See https://fedoraproject.org/wiki/QA:Updates_Testing for
instructions on how to install test updates.
You can provide feedback for this update here: https://bodhi.fedoraproject.org/updates/FEDORA-2016-247b0c6fea
Comment 4 Fedora Update System 2016-01-14 16:26:21 UTC 
openssh-7.1p2-1.fc23 has been submitted as an update to Fedora 23. https://bodhi.fedoraproject.org/updates/FEDORA-2016-67c6ef0d4f
Comment 5 Fedora Update System 2016-01-15 18:53:09 UTC 
openssh-7.1p2-1.fc23 has been pushed to the Fedora 23 testing repository. If problems still persist, please make note of it in this bug report.
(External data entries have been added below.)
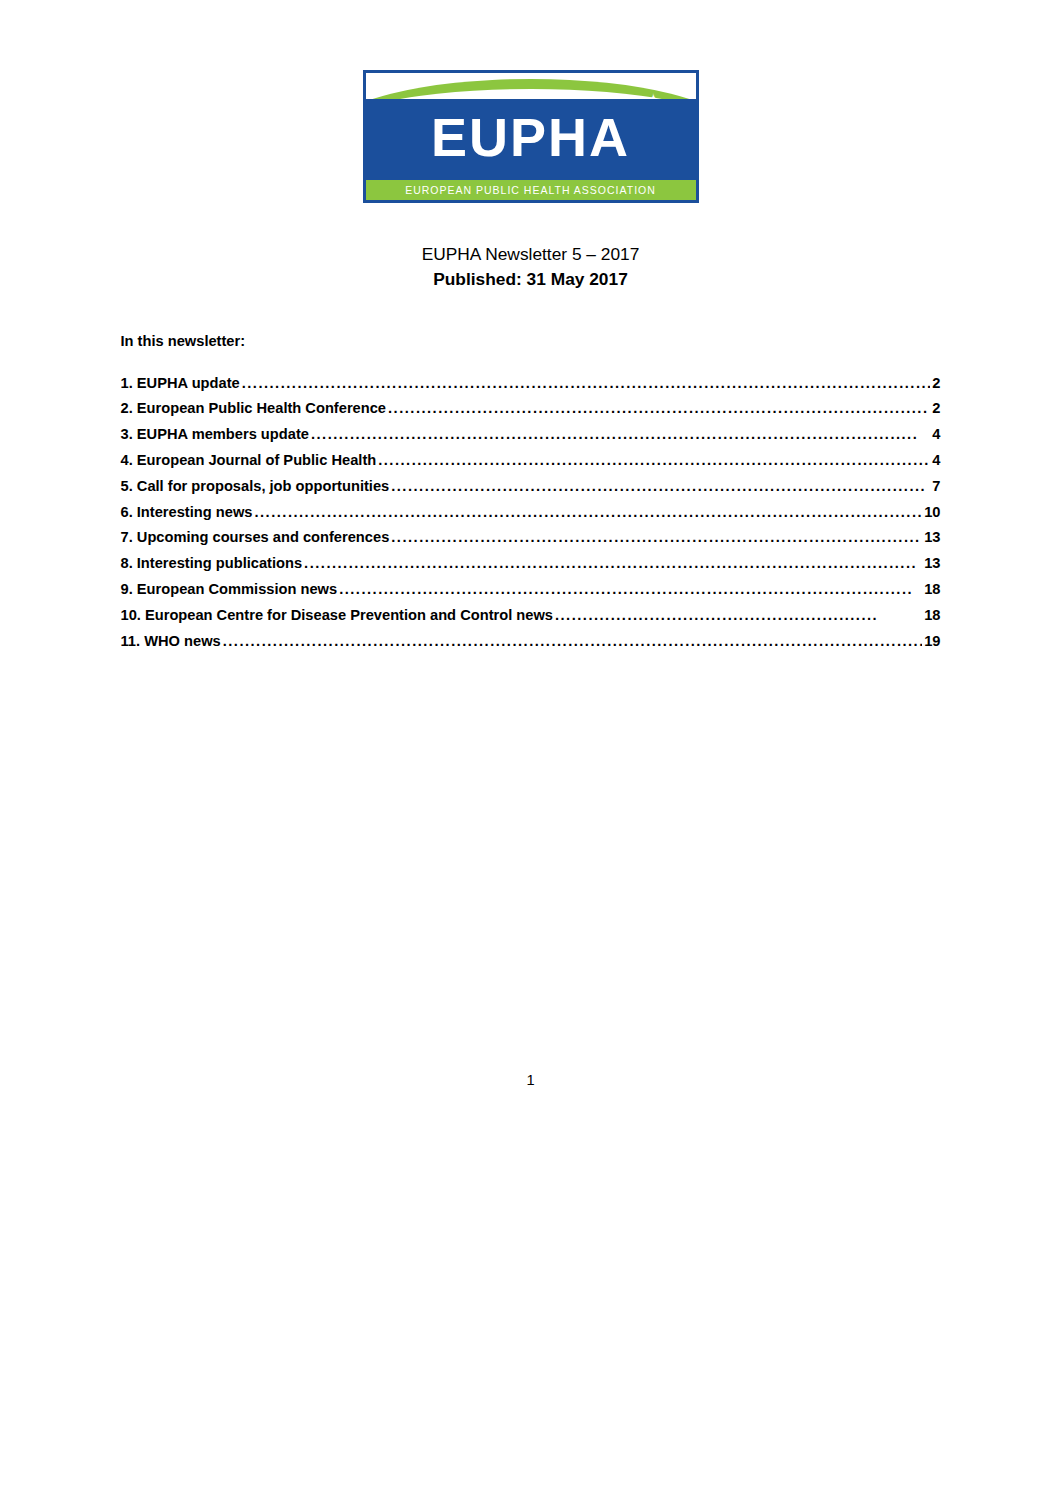✦
EUPHA
EUROPEAN PUBLIC HEALTH ASSOCIATION
EUPHA Newsletter 5 – 2017
Published: 31 May 2017
In this newsletter:
1. EUPHA update.................................................................................................................................. 2
2. European Public Health Conference................................................................................................. 2
3. EUPHA members update............................................................................................................. 4
4. European Journal of Public Health................................................................................................... 4
5. Call for proposals, job opportunities................................................................................................ 7
6. Interesting news......................................................................................................................... 10
7. Upcoming courses and conferences............................................................................................... 13
8. Interesting publications.............................................................................................................. 13
9. European Commission news....................................................................................................... 18
10. European Centre for Disease Prevention and Control news.......................................................... 18
11. WHO news.............................................................................................................................. 19
1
See https://fedoraproject.org/wiki/QA:Updates_Testing for
instructions on how to install test updates.
You can provide feedback for this update here: https://bodhi.fedoraproject.org/updates/FEDORA-2016-67c6ef0d4f
Comment 6 Fedora Update System 2016-01-16 13:20:51 UTC 
openssh-7.1p2-1.fc23 has been pushed to the Fedora 23 stable repository. If problems still persist, please make note of it in this bug report.